Start of The records
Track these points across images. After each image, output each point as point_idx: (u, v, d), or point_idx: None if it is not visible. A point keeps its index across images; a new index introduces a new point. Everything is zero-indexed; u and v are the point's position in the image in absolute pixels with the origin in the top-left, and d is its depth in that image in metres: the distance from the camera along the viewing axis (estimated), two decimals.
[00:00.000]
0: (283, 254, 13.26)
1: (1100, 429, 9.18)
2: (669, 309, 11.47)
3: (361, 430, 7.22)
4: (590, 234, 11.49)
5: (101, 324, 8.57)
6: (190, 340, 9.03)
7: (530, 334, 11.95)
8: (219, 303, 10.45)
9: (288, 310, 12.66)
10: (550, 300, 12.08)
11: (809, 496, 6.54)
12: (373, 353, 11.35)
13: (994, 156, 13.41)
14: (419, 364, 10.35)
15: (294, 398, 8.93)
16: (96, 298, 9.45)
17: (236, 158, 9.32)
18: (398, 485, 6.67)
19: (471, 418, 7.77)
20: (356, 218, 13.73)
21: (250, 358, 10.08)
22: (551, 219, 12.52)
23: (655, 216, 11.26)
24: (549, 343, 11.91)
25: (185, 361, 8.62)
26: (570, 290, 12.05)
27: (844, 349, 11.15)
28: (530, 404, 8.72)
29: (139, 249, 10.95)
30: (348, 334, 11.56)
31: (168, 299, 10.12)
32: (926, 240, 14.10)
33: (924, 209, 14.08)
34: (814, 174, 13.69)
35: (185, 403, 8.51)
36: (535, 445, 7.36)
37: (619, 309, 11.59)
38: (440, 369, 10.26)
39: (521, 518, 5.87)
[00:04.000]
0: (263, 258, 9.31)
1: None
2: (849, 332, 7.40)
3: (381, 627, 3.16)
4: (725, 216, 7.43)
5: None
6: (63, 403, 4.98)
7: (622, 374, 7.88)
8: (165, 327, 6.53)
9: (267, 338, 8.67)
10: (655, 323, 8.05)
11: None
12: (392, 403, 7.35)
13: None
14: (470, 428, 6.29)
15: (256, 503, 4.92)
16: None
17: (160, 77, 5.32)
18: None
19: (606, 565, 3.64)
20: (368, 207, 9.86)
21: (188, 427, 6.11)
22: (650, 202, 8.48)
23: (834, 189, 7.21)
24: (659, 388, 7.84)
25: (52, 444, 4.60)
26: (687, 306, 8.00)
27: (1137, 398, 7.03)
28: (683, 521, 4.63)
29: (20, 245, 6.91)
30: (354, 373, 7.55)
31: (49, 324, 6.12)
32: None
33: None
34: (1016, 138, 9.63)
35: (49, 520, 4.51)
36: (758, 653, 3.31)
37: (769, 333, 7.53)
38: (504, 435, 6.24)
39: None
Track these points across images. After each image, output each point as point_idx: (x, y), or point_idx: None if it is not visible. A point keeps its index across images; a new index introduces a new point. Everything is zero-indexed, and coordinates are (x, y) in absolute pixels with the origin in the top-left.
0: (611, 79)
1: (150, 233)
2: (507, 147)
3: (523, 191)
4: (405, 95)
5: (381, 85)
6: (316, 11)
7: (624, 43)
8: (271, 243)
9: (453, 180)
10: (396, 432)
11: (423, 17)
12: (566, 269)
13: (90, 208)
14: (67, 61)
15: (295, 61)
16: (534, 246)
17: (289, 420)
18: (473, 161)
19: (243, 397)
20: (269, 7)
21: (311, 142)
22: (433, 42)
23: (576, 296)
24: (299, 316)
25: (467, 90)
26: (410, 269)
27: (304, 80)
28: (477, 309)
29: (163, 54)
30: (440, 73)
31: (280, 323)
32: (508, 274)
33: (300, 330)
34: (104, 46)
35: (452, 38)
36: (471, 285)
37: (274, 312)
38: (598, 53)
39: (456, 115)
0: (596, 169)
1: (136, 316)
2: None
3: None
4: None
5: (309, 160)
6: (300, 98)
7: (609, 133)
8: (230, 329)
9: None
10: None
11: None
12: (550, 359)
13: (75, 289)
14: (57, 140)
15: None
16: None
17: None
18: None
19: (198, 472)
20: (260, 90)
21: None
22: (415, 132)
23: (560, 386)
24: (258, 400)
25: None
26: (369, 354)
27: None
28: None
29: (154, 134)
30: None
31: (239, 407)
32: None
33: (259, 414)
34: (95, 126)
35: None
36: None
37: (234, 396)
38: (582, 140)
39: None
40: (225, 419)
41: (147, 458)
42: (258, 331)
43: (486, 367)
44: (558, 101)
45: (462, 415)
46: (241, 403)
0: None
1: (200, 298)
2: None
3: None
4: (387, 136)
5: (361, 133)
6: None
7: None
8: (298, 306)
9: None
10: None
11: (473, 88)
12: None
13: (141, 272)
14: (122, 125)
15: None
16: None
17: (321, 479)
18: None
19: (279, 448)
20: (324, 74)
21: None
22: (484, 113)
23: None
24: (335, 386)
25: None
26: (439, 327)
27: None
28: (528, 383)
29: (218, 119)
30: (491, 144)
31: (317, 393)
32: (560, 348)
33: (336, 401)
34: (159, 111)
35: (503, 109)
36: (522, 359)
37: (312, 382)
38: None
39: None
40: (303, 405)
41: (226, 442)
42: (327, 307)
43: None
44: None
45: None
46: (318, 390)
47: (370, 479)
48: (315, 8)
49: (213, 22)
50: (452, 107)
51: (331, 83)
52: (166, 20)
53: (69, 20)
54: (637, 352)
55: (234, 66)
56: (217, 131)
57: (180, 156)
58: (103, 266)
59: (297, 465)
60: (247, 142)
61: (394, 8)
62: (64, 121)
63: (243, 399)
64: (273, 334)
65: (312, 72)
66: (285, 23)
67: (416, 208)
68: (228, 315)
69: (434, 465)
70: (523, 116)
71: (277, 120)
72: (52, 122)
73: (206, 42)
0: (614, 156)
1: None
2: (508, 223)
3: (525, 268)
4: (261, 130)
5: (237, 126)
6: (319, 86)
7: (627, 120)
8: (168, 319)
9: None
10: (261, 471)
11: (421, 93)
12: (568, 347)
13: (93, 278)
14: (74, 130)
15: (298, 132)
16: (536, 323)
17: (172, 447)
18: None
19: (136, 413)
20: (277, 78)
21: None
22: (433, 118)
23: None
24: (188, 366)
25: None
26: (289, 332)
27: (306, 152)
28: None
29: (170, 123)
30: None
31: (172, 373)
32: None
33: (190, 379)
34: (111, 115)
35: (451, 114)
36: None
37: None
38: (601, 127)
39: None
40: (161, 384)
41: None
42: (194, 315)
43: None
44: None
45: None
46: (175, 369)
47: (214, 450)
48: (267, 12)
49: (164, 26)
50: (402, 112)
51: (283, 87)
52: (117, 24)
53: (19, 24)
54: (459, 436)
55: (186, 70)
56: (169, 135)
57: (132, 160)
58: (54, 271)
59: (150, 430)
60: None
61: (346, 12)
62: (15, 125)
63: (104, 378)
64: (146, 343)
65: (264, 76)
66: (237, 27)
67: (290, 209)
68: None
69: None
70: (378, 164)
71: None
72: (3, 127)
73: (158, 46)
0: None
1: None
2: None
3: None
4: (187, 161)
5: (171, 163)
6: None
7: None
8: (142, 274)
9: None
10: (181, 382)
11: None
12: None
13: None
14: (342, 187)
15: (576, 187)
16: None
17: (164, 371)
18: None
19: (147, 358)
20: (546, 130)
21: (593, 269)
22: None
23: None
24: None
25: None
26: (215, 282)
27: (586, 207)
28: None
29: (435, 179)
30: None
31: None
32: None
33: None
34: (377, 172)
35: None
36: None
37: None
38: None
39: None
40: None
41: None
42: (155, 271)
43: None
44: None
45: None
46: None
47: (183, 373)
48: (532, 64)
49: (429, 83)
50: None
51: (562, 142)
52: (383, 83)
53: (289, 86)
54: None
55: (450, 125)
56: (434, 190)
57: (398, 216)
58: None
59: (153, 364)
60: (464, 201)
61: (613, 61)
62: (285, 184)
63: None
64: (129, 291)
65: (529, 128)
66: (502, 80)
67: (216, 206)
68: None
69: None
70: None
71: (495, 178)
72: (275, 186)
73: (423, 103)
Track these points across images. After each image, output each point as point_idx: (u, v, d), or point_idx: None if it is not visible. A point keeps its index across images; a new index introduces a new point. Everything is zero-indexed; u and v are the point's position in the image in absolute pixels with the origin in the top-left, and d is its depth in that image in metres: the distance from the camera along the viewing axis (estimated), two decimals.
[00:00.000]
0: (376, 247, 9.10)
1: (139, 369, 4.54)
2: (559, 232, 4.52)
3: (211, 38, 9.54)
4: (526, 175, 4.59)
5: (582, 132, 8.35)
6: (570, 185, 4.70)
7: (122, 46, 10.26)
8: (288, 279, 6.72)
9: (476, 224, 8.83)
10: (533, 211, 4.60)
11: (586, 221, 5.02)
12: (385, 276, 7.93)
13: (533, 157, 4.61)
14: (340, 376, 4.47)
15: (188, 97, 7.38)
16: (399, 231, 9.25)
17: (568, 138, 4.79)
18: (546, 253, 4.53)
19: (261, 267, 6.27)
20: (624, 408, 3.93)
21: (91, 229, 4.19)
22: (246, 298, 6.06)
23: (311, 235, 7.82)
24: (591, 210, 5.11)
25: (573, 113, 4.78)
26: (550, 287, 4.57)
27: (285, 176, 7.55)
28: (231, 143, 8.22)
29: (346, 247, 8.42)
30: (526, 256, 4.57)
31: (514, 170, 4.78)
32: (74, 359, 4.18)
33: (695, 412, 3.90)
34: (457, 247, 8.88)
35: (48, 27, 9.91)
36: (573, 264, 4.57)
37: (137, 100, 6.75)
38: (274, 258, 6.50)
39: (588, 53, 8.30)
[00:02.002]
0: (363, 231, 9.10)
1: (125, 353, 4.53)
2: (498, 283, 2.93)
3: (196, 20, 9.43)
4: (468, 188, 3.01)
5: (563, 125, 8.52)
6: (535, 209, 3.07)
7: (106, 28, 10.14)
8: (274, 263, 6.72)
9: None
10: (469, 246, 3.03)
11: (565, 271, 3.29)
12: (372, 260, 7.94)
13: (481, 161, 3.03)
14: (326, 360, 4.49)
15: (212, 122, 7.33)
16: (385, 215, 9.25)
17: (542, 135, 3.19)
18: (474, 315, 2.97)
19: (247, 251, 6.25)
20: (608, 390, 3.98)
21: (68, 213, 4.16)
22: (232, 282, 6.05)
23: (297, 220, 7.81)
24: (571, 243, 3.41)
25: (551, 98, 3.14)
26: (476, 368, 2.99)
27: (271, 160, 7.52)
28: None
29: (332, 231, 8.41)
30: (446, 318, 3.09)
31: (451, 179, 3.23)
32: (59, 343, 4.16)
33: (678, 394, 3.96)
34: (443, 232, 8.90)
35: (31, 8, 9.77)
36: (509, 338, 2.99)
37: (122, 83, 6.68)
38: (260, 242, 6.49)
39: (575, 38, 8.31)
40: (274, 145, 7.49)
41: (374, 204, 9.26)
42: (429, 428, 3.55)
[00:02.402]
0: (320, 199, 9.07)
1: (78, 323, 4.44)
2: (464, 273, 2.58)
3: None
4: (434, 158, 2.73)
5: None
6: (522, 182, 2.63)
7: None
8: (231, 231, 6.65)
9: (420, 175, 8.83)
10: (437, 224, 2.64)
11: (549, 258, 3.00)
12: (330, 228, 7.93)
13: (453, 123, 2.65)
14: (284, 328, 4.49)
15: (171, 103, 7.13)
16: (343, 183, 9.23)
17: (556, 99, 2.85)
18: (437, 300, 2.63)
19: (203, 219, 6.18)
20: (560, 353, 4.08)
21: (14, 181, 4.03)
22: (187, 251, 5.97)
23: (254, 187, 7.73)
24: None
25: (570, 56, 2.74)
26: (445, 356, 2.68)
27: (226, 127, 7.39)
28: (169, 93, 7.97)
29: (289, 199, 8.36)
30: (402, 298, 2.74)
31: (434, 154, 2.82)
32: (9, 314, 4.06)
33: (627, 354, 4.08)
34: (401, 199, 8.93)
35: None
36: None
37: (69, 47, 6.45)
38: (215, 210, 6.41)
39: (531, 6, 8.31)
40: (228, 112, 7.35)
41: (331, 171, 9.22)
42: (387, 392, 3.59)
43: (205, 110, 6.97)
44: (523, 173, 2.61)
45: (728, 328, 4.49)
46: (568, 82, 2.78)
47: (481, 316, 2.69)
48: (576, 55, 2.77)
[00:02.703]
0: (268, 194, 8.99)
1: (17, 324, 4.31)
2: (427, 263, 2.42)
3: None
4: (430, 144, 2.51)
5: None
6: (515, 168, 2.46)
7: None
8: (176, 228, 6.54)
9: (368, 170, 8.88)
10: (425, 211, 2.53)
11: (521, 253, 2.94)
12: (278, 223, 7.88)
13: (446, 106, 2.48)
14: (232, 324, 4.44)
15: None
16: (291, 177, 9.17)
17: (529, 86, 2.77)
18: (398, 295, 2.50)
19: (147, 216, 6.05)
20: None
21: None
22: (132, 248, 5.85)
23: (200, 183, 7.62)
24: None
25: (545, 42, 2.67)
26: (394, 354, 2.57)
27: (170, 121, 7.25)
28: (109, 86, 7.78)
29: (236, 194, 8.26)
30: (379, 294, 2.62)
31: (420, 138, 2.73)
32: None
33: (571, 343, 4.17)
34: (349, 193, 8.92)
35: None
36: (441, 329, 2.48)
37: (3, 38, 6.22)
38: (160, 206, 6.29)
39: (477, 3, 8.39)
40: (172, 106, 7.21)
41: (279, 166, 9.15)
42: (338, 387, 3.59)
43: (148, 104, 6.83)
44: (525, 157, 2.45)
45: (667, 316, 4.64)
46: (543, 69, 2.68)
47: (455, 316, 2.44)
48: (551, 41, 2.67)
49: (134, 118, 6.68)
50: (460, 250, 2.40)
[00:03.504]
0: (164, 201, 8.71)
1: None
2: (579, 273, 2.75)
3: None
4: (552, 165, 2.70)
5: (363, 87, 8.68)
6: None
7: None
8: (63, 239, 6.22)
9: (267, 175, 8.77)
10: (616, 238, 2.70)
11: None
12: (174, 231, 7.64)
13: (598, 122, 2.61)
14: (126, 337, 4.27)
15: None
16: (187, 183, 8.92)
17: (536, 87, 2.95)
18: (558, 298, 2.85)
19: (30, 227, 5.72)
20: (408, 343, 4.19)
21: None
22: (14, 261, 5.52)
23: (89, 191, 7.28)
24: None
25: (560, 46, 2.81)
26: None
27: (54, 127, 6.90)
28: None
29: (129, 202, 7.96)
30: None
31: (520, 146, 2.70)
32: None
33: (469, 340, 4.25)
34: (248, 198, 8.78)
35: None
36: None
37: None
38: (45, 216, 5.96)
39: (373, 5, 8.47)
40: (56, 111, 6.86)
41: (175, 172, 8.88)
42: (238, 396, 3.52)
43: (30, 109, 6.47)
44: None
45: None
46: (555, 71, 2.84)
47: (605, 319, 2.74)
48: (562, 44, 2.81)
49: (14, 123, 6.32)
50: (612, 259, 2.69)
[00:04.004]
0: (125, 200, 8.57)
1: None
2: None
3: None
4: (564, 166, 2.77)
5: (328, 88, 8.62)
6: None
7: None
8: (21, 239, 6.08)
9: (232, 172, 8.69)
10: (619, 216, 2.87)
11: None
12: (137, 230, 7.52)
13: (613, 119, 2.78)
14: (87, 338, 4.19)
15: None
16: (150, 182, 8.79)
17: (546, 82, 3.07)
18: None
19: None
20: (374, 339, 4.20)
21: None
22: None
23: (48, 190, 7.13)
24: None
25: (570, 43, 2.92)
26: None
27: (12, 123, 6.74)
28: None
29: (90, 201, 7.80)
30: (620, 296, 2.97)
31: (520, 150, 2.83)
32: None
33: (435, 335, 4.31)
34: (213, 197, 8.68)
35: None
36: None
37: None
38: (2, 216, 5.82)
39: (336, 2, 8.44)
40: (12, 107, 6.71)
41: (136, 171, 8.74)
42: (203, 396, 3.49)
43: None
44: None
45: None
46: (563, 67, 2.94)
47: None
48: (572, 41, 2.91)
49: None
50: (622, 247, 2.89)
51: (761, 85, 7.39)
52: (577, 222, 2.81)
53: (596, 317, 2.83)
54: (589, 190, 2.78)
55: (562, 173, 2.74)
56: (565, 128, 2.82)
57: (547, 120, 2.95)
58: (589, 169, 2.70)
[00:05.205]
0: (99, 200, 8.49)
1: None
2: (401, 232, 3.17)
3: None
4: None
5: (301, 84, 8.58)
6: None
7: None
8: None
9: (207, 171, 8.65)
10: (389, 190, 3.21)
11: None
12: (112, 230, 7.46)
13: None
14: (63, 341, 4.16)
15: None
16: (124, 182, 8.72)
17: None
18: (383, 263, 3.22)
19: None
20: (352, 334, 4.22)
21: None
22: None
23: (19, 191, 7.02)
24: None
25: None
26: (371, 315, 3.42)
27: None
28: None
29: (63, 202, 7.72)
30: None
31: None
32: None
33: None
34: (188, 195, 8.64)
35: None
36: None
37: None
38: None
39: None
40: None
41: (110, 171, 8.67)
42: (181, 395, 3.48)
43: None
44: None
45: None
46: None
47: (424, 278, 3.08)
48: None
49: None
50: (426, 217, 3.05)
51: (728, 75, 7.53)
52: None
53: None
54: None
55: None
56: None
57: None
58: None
End of The records
Action item
Starting with the first line of the data above, copy each line exactly until you reach the line with "25: (185, 361, 8.62)"; include that line as well.

Task response
Track these points across images. After each image, output each point as point_idx: (u, v, d), or point_idx: None if it is not visible. A point keeps its index across images; a new index introduces a new point. Everything is zero-indexed; u and v are the point's position in the image in absolute pixels with the origin in the top-left, and d is its depth in that image in metres: the distance from the camera along the viewing axis (estimated), two decimals.
[00:00.000]
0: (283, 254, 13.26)
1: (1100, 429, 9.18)
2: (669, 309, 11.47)
3: (361, 430, 7.22)
4: (590, 234, 11.49)
5: (101, 324, 8.57)
6: (190, 340, 9.03)
7: (530, 334, 11.95)
8: (219, 303, 10.45)
9: (288, 310, 12.66)
10: (550, 300, 12.08)
11: (809, 496, 6.54)
12: (373, 353, 11.35)
13: (994, 156, 13.41)
14: (419, 364, 10.35)
15: (294, 398, 8.93)
16: (96, 298, 9.45)
17: (236, 158, 9.32)
18: (398, 485, 6.67)
19: (471, 418, 7.77)
20: (356, 218, 13.73)
21: (250, 358, 10.08)
22: (551, 219, 12.52)
23: (655, 216, 11.26)
24: (549, 343, 11.91)
25: (185, 361, 8.62)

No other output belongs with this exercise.